With social media and interconnected telecommunications providing immediate access to horrifying events all around the world, it takes real effort to separate ourselves from the violence that is constantly unfolding.  Ask a friend how to shield yourself from the shock of it all and you will get the instant response, “Just turn off the cellphone [/computer/TV/etc.] for periods of the day or week so that you can think and function!”  Their advice rings true, but is hard to put into practice.

It is hard to disconnect ourselves from the pain and difficulty of others because we either want to learn more about their tragedy in hopes of protecting ourselves from it, or we want to see if there is a way that we can help.  After all, as a nation and a church, we find amazing ways to respond to tragedy with hope through basic necessities.
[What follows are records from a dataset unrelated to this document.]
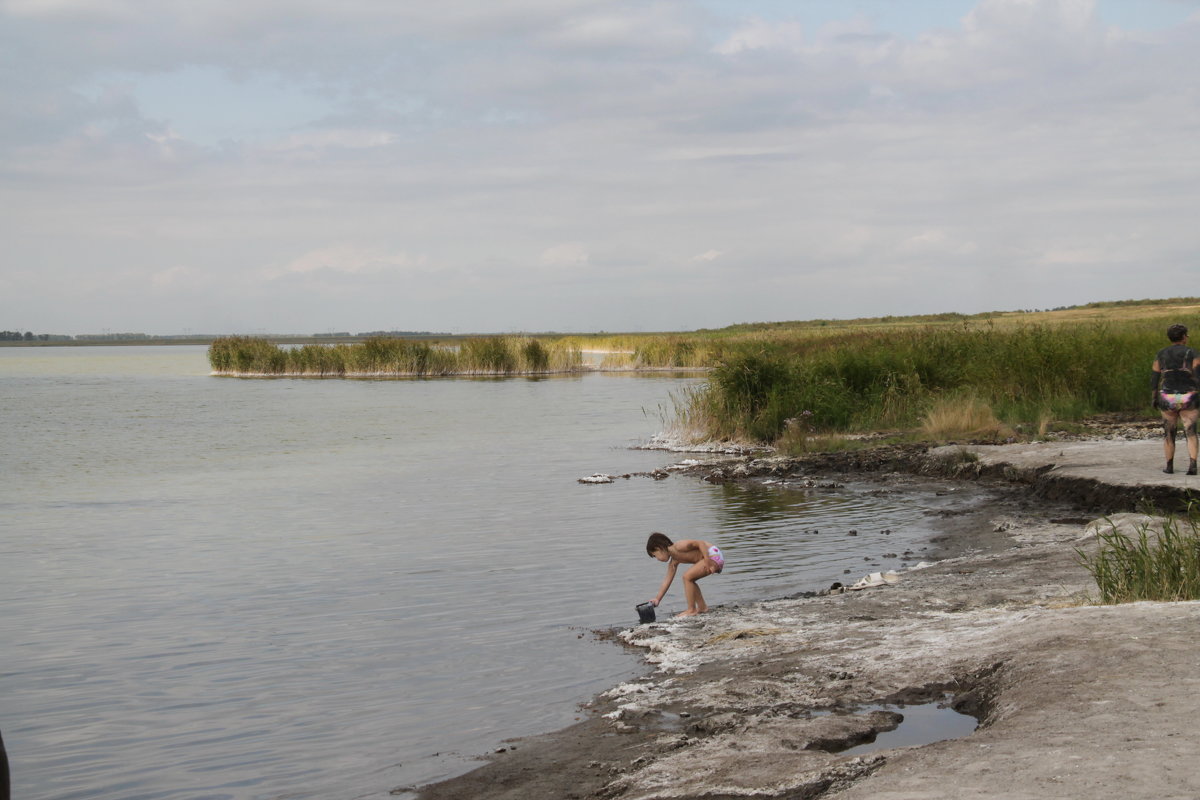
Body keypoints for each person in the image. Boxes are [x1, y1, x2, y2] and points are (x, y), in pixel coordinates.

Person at [1151, 323, 1200, 475]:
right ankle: (1192, 465)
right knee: (1191, 431)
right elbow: (1198, 375)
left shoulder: (1161, 354)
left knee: (1169, 432)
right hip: (1188, 395)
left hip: (1167, 396)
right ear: (1184, 337)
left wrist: (1154, 397)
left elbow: (1155, 377)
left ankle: (1169, 466)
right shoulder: (1192, 353)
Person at [645, 532, 724, 617]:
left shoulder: (679, 546)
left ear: (658, 548)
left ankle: (691, 609)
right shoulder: (674, 562)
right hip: (710, 559)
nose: (657, 559)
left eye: (655, 556)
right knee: (690, 580)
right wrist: (657, 599)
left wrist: (708, 562)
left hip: (713, 555)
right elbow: (667, 580)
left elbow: (700, 543)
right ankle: (702, 607)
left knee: (686, 577)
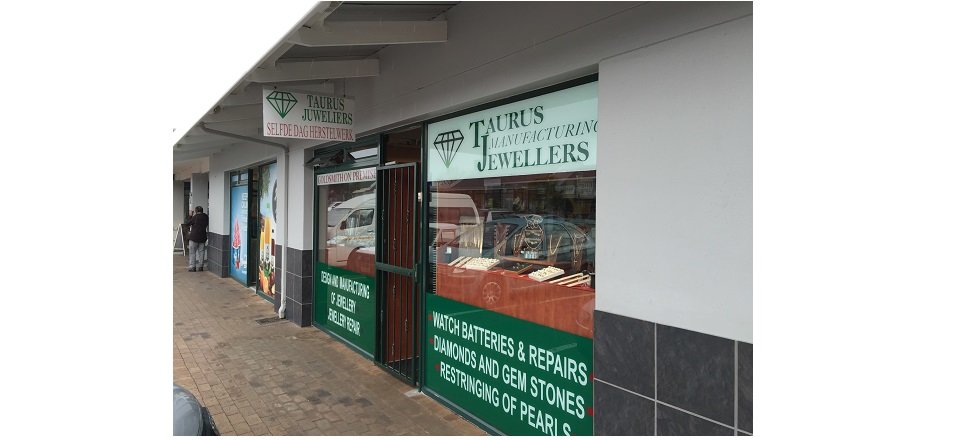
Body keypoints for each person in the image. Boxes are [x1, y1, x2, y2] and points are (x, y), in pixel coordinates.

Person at [186, 206, 209, 272]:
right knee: (201, 252)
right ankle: (201, 267)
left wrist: (190, 215)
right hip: (202, 237)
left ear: (196, 211)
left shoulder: (195, 217)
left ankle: (193, 267)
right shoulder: (206, 217)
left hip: (194, 237)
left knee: (192, 253)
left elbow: (188, 223)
But what about when the violence is happening inside us and we are the culprit?

Hurting a Mystery Person

One of the great challenges in life is to forgive, and especially to forgive ourselves. There are a myriad of ways we disappoint others and ourselves.

Life happens.  The more years we are given to live, the more opportunities we have to have mess up, to have challenges, or to witness tragedy. When an injustice or tragedy happens to us, our human condition is to want to not only to steep in anger, but to conceive of ways to exact some revenge and throw some of our pain at the offender (the very definition of “blame”).

Nelson Mandela said that resentment is like swallowing poison and waiting for your enemy to die. The science of resentment, and blame confirms his observation, as in times of steaming resentment, our body releases stress hormones that scar our arteries, lock up our brains from making decisions and increase our chance of stroke or heart attack. A grudge is really violence done to ourselves.

It Matters to God

What you do to your own body matters to God.  When you harbor bad thoughts about others —and especially disappointment with yourself—you are committing a violent act against someone God loves immensely:  you.

But when you make the decision to forgive, you discover that you are bigger than your emotions and free to be who you were created to be.  Freed from the chains that tie you to the pain of the past, you are free to have life, and have it abundantly.

Meet God at the starting point of forgiveness at the place God treasures: right inside your heart.